Time to start saving … the new iMac Pro. Photograph: Apple

Apple has a very expensive last-minute Christmas present for you. The just released iMac Pro is the company’s “most powerful Mac ever” – and the most expensive, starting at £4,899.

Having been unveiled in June at Apple’s developer conference, the iMac Pro is squarely aimed at Apple-using creative professionals who until now have had to make do with the ageing and comparatively cheap (£2,999) Mac Pro or the even cheaper consumer version of the £1,749 5K iMac.

John Ternus, Apple’s vice president of hardware engineering said: “[The] iMac Pro combines the incredible design of the iMac with the most powerful workstation architecture we’ve ever built. [The] iMac is the most popular desktop for our pro users due to its amazing display and elegant design, so we completely re-engineered it to deliver performance far beyond what anyone thought possible in an all-in-one.”

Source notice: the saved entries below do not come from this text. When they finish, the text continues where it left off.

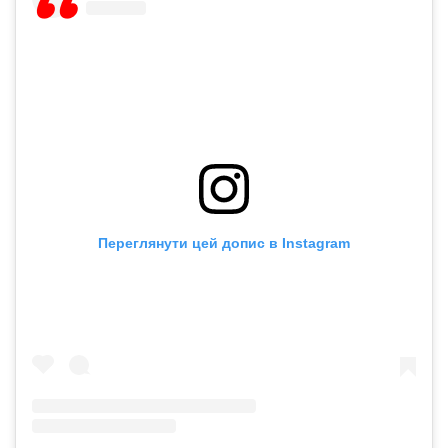
Переглянути цей допис в Instagram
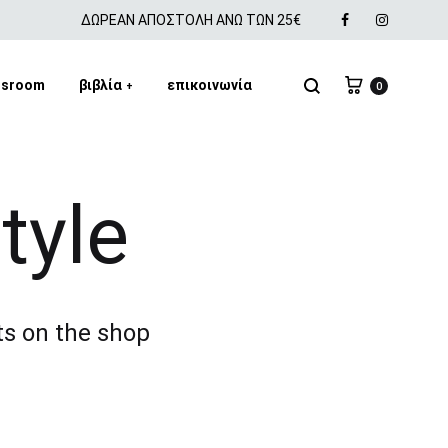
Facebook
Instagra
ΔΩΡΕΑΝ ΑΠΟΣΤΟΛΗ ΑΝΩ ΤΩΝ 25€
ssroom
βιβλία
επικοινωνία
+
0
tyle
SS2018
Dresses
Accessories
ts on the shop
Footwear
Sweatshirt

The iMac Pro is essentially the 27in 5K iMac with the processor, graphics chips, memory and storage turned up to 11. The base model is available costing £4,899 and comes with an 8-core Intel Xeon processor, 32GB of RAM and 1TB of storage. But options include up to 18-core processors, where most machines are either dual or quad-core, AMD’s workstation-class graphics cards such as the Radeon Pro Vega 64, up to 128GB of RAM and up to 4TB of SSD storage, all of which read like computer Top Trumps cards. The top-spec machine costs £12,279.

According to Apple, it’s people working with “real-time 3D rendering, immersive VR, intensive developer workflows, high megapixel photography, complex simulations, massive audio projects and real-time 4K and 8K video editing” who need that kind of processing power.

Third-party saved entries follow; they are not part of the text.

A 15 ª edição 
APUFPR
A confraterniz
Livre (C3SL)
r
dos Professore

The iMac Pro also comes with a new space grey finish shipping with matching keyboard and mouse.

The iMac Pro represents Apple’s attempt to appease creative professionals who have long been Mac users, which has driven a wealth of bespoke software key to industries such as film, TV, photography and engineering. But Apple’s neglect of its professional workstation the Mac Pro, which was last updated in 2013, has seen the company lose favour, with some sections of its user base switching to Windows and rival software packages.

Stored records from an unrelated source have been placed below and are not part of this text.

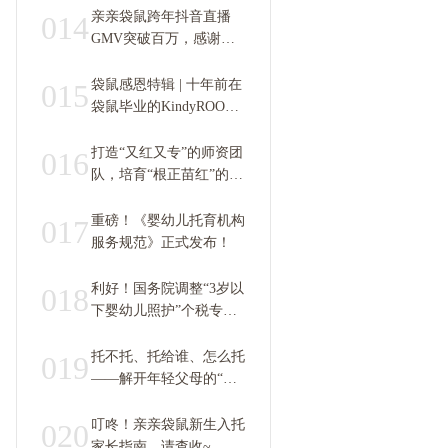
亲亲袋鼠跨年抖音直播
014
GMV突破百万，感谢袋
鼠会员家庭的信任和支
持！
袋鼠感恩特辑 | 十年前在
015
袋鼠毕业的KindyROO宝
贝，现在怎么样了？
打造“又红又专”的师资团
016
队，培育“根正苗红”的下
一代
重磅！《婴幼儿托育机构
017
服务规范》正式发布！
利好！国务院调整“3岁以
018
下婴幼儿照护”个税专项
附加扣除标准
托不托、托给谁、怎么托
019
——解开年轻父母的“托
育”焦虑！
叮咚！亲亲袋鼠新生入托
020
家长指南，请查收~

Apple also reiterated that it was working on a new version of the Mac Pro, which will return to some form of modular PC-like design, plus a new high-end “pro” display.

Whether the iMac Pro is bought by the people who actually make movies, or just the people who want to think they make movies and must have the newest machine going, remains to be seen. It is certainly a very powerful computer, but like a consumer-grade machine it is not upgradable. Apple said it would deliver the iMac Pro in December, and it has by a whisker.